Re: I don't want to live on this planet anymore.
So...the bird that I rescued (found in my driveway, with a broken wing) eight years ago...who's been the single most regular thing in my life since then...is all-but-dead and not expected to make it through the night. No idea what happened to him...just, back around Christmas, he started getting really listless, lost all semblance of coordination, lost a scary amount of weight...I have a friend who used to be a vet tech, for several years, she figured out a dosage of antibiotics to give him to treat the most common culprits in pigeon deaths, and for a few weeks, he seemed to be rallying, started getting more active, putting on some weight, and a little over a week ago, I almost brought him back home (she lives an hour and a half away, and I didn't really have a three-hour timeslot open for a drive to get him, plus I was concerned that the shock of relocating him again might give him a setback.)
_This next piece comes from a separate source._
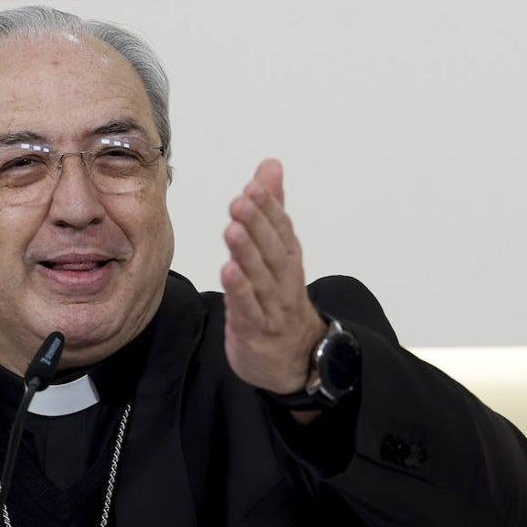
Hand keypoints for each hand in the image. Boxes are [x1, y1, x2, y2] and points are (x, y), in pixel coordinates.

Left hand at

Well, she called about an hour ago. He's not dead yet...but he hasn't moved all day, hasn't eaten anything...he's getting cold...just sitting there in the bottom of his cage, doing nothing but breathing. She honestly hadn't expected him to make it through the day, when she left to go to work...but she's pretty certain that, barring the most miraculous turnaround in condition she's ever seen, he's not bouncing back from this.
Eight years is a long time to have something be a daily part of your life. After that much time, I finally felt like I was starting to understand his behaviors a bit...like the fact that his tendency to nip at my hand when I fed him was not territoriality. The only way he can grab something and try to pull it further into the cage is with his beak, and when I started letting him pull my hand around, so many other aspects of his behavior changed...
Gonna miss you, Ed. You've been a good roommate. A little messy, yes, and sometimes demanding and noisy and even a little cantankerous, but also highly entertaining (I never knew a chain of safety pins could provide so much entertainment for a bird...and I still grin to myself when I think about the number of times you narrowly missed my head and crashed into my computer screen...) I console myself with the thought that, in the life to come, you'll once again be able to fly high and far, unburdened with the limitations of that once-broken wing.